Given a list of meeting start time and end time of people's schedules, find the number of people in given time. The time would be given as integers. For example:

Input is 

[ [ 12, 14] ,[12,15],[14,16],[13,15]]

Output should return 

[ 0,0,0,0,0,0,0,0,0,0,0,2,3,4,3,1]

How to do in linear time?

I can do it in O(n*m).

To find each of the output , scan the input and find the total number of people in given time. That takes O(n*m) n = size of input , m = size of output

Upvotes: 1

Views: 56

Answers (2)

Matt Timmermans
Matt Timmermans

Reputation: 59253

The trick for doing this in O(n+m) time is:

  1. Find the size of the output array required (O(n) time)
  2. Allocate the out array and fill it with zeros (O(m) time)
  3. For each [a,b] in the input, out[a]+=1; out[b+1]-=1 (O(n) time)
  4. Replace each element in the output with the cumulative sum of all elements up to that point. (O(m) time).

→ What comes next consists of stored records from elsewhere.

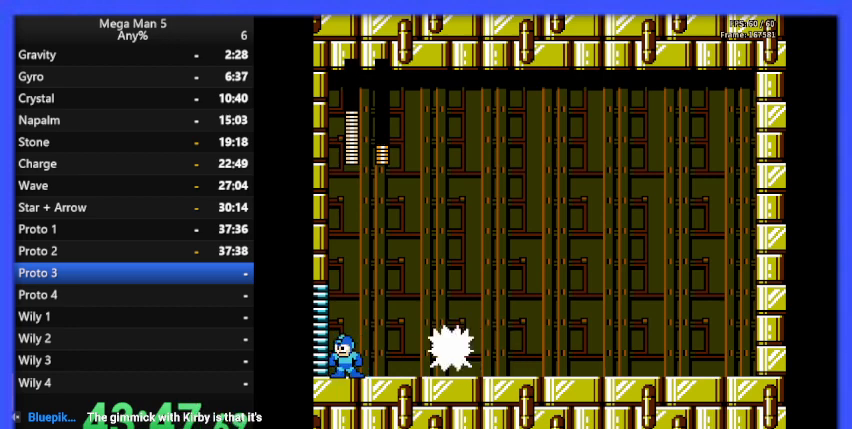
{"buttons": ["A", "B", "DPAD_RIGHT"], "events": [[200, "DPAD_RIGHT", "down"], [267, "A", "down"]]}
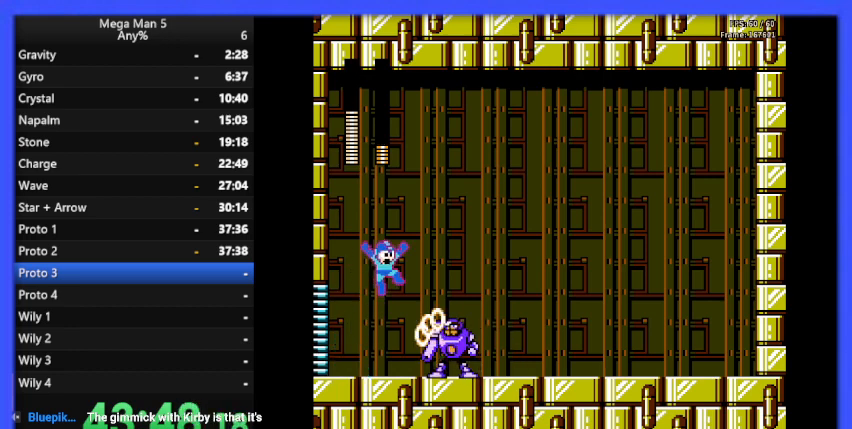
{"buttons": ["B", "DPAD_LEFT"], "events": [[167, "DPAD_RIGHT", "up"], [233, "A", "up"], [233, "DPAD_LEFT", "down"]]}
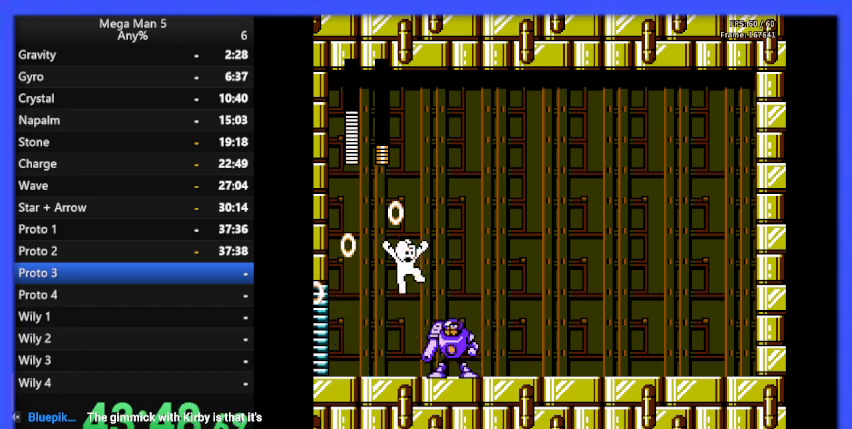
{"buttons": ["B", "DPAD_RIGHT"], "events": [[100, "DPAD_DOWN", "down"], [100, "DPAD_LEFT", "up"], [200, "DPAD_LEFT", "down"], [233, "DPAD_DOWN", "up"], [400, "DPAD_LEFT", "up"], [467, "DPAD_RIGHT", "down"]]}
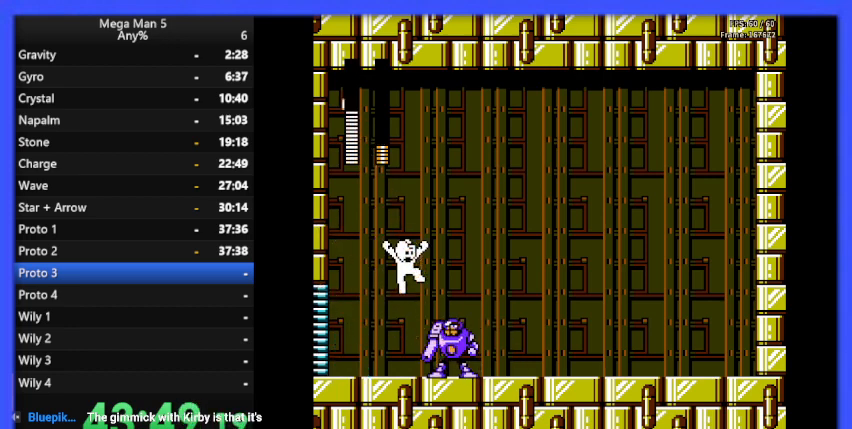
{"buttons": ["B", "DPAD_RIGHT"], "events": []}
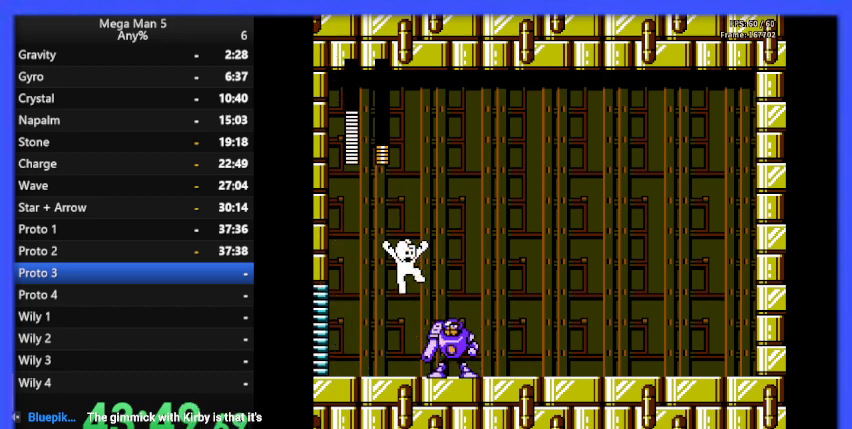
{"buttons": ["B", "DPAD_RIGHT"], "events": []}
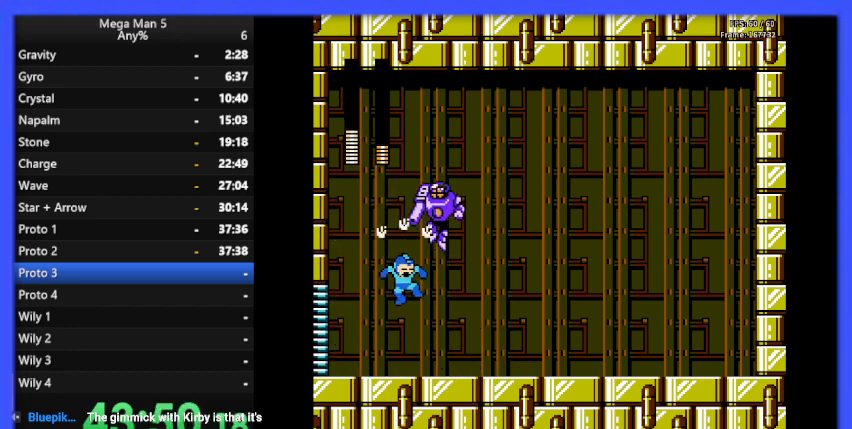
{"buttons": ["B", "DPAD_DOWN", "DPAD_RIGHT"], "events": [[500, "DPAD_DOWN", "down"]]}
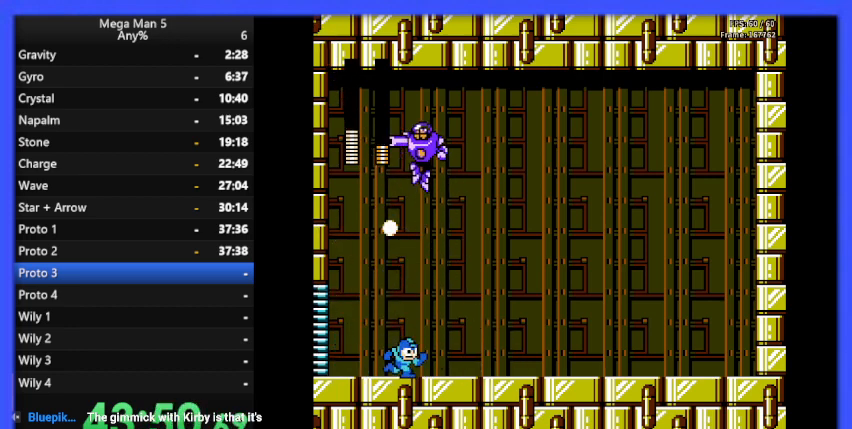
{"buttons": ["B", "DPAD_RIGHT"], "events": [[67, "A", "down"], [133, "DPAD_DOWN", "up"], [200, "A", "up"]]}
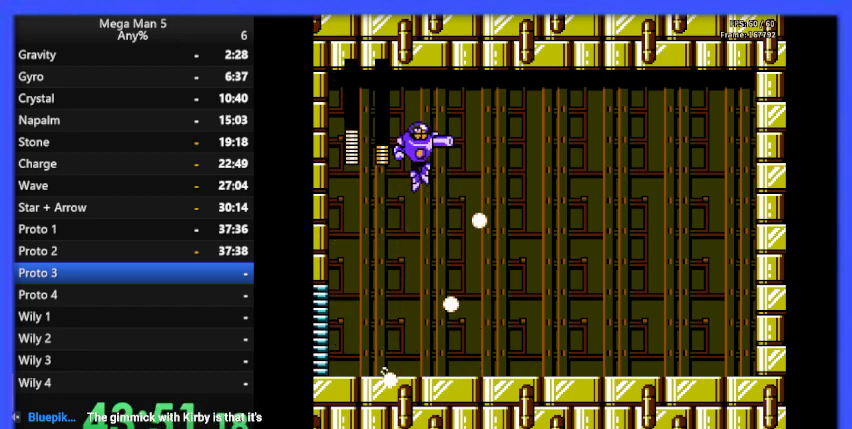
{"buttons": ["A", "B", "DPAD_RIGHT"], "events": [[233, "A", "down"]]}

For example for (int i=1; i<out.length; ++i) out[i]+=out[i-1];

Upvotes: 1

Gene
Gene

Reputation: 46990

The obvious algorithm does pretty well:

def schedule(spans):
  s = [0] * max(map(max, spans))
  for lo, hi in spans:
    for t in range(lo - 1, hi):
      s[t] += 1
  return s

print str(schedule([[12, 14],[12,15],[14,16],[13,15]]))

This is O(L + n) where L is the total length of all the spans and n is the size of the output.

Then:

$ python foo.py
[0, 0, 0, 0, 0, 0, 0, 0, 0, 0, 0, 2, 3, 4, 3, 1]

Now if you have many overlapping intervals, then you can use a 1d sweep line algorithm to calculate the result on O(n log n + m) time where n is the number intervals and m is the number of output time units.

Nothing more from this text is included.